イングランド代表のレジェンドであるウェイン・ルーニー氏が、壮絶な過去を告白したデレ・アリについて言及した。
2016年から2年連続でPFA年間最優秀若手選手賞を受賞し、2018年ワールドカップではイングランド代表として準決勝進出を達成。翌年にはトッテナムでチャンピオンズリーグ決勝の舞台に立つなど、若くしてその才能を開花させたデレ・アリ。しかしその後はエヴァートン、ベシクタシュで苦しいシーズンを過ごしてきた。
そんな27歳MFは先日、『スカイスポーツ』のインタビューで衝撃的な過去を告白。先日まで睡眠薬中毒とメンタルヘルスの問題で6週間のリハビリ生活を送ったこと、また6歳で母親の友人から性的虐待を受けたこと、7歳でタバコを吸って8歳でドラッグの売買に手を染めたことなど、涙ながらに語った。このインタビューは世界中で大きな話題となり、現役選手やOBなどから続々とサポートの声が上がっている。
そして現在DCユナイテッドの監督を務めるルーニー氏も反応。『The Times』のインタビューで以下のように語った。

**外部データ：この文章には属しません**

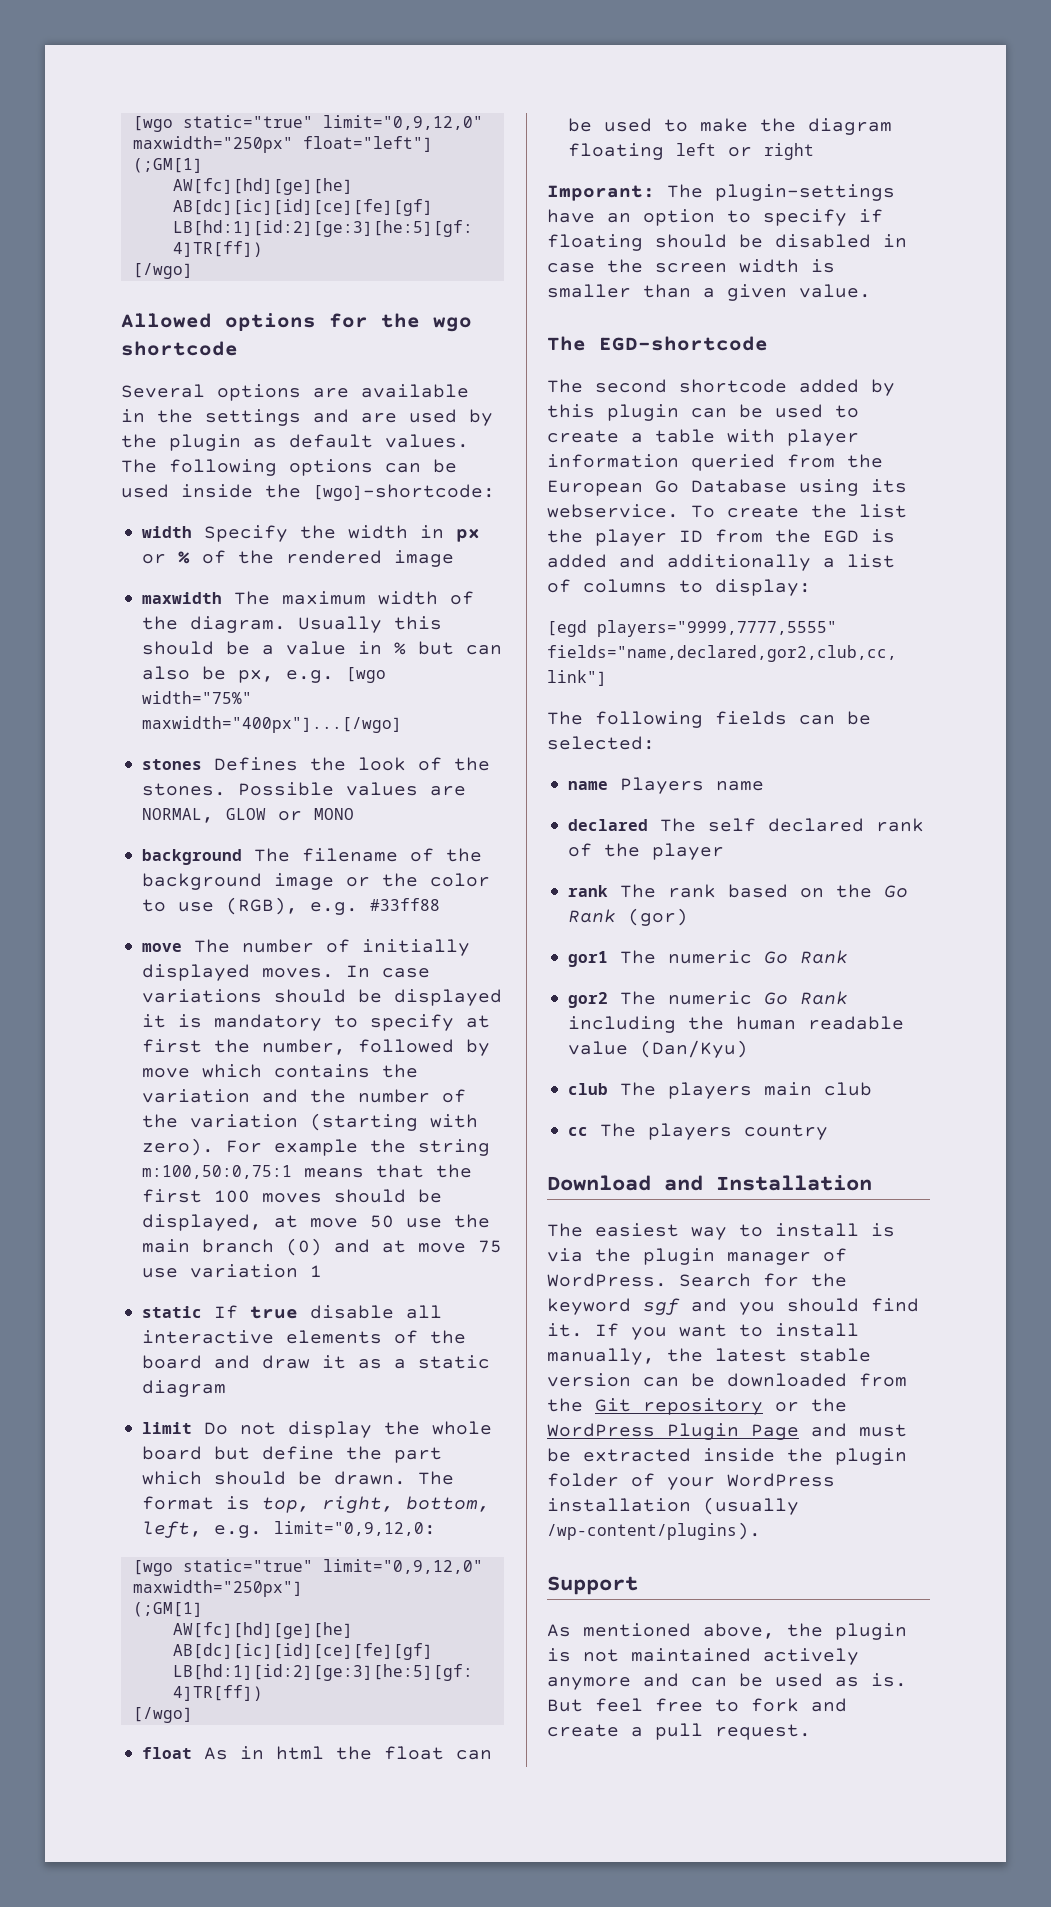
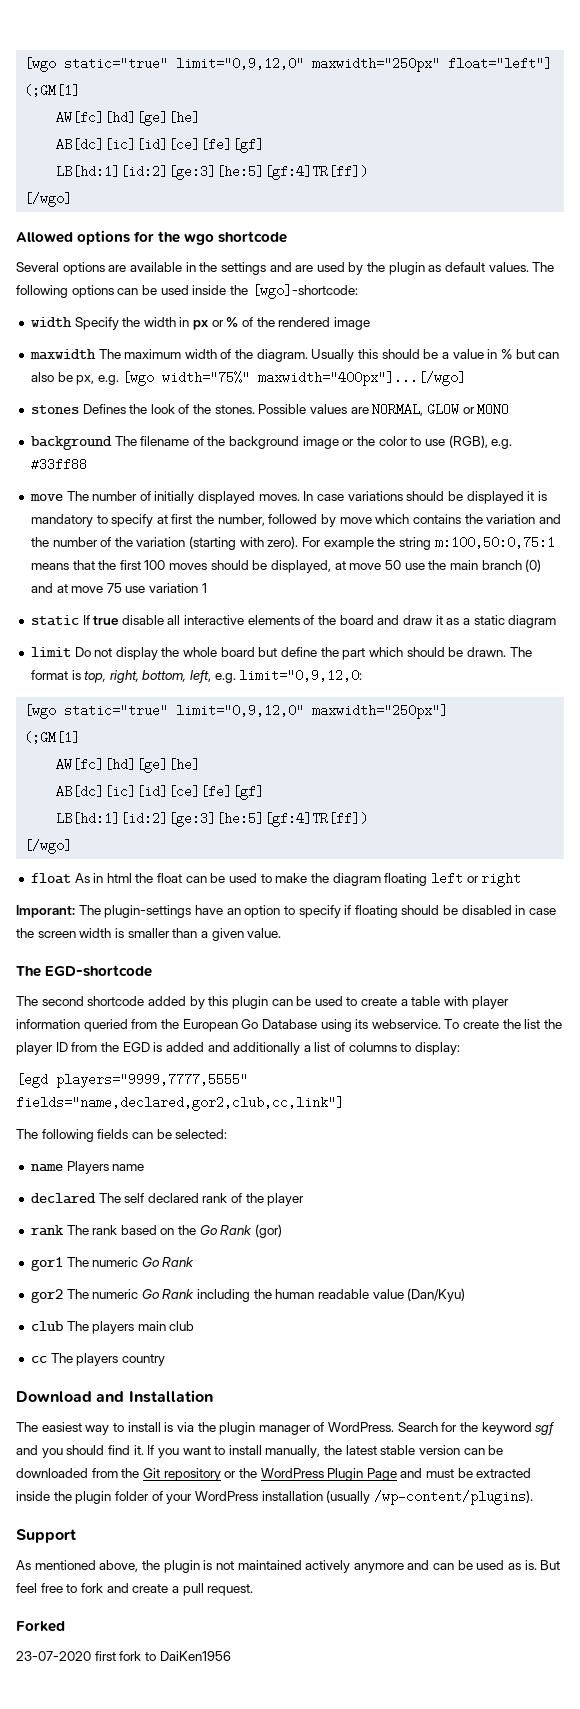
(811, 1732) none -> [16,1621,65,1632] [16,1651,231,1661] // Forked // 23-07-2020 first fork to DaiKen1956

「最近では、メンタルヘルス上のストレスや問題を抱えていた場合のサポートがあると思う。恥をかく必要もないし、自分の問題を隠す必要もない。サポートや助けになるものがあるんだ」
「最初の一歩を踏み出すことはいつも難しいけど、一度踏み出してしまえばサポートが得られるんだ。それがデレにも当てはまると思う。彼は今、胸の内をすべて明かした。ただただ自分のプレーに集中し、必要なサポートが得られることを願っているよ」
■批判の前に当事者を理解すべき
そして、ルーニー氏自身も近年のデレ・アリを批判的に見ていたことを認めつつ、当事者をよく理解しないで判断してはいけないと警鐘を鳴らした。

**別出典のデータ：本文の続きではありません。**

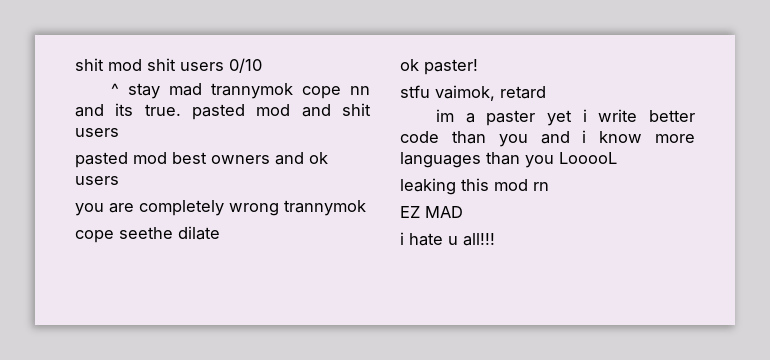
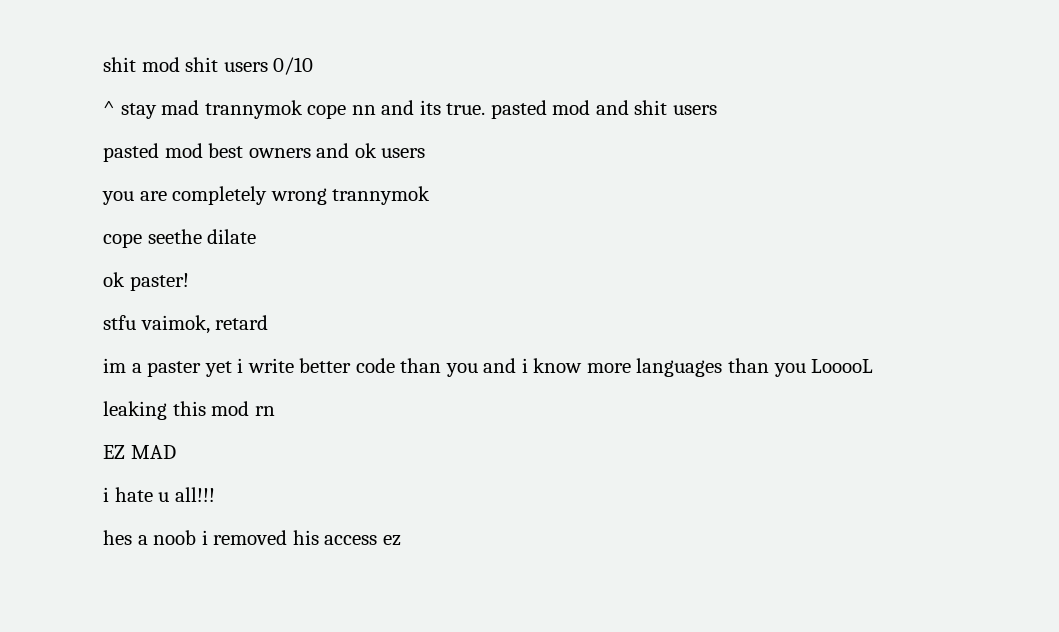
(495, 239) none -> [103,530,401,546] // hes a noob i removed his access ez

「インタビューは見たけど、(誰かが苦しんでいるのを)見るのは良いものではない。そしてこれは、人々が時としてあまりにも早く結論を下してしまう例の1つだ。人々は、人間としての彼らを知らない。何を経験しているのかを知らないんだ。(ダービーを指揮していた時代、重度の鬱病と戦っていた)ジョーダン・アイブにも起こったことだった」
「(アリが)カミングアウトしてくれたことは嬉しい。私でさえ、おそらくこの1年間は彼を批判し、プレーが悪いと考えていた。彼は何をしているんだ? どうして自分のキャリアをこうするんだ? とね。真っ先に私が手を差し伸べたい」
最後に「メディアが彼をそっとしておいてくれることを願っている。本当に優れた選手であることは誰もが知っているし、サポートを求めるには最高のクラブにいるんだ。うまくいけば、それを乗り越えることもできはずさ」と締めくくった。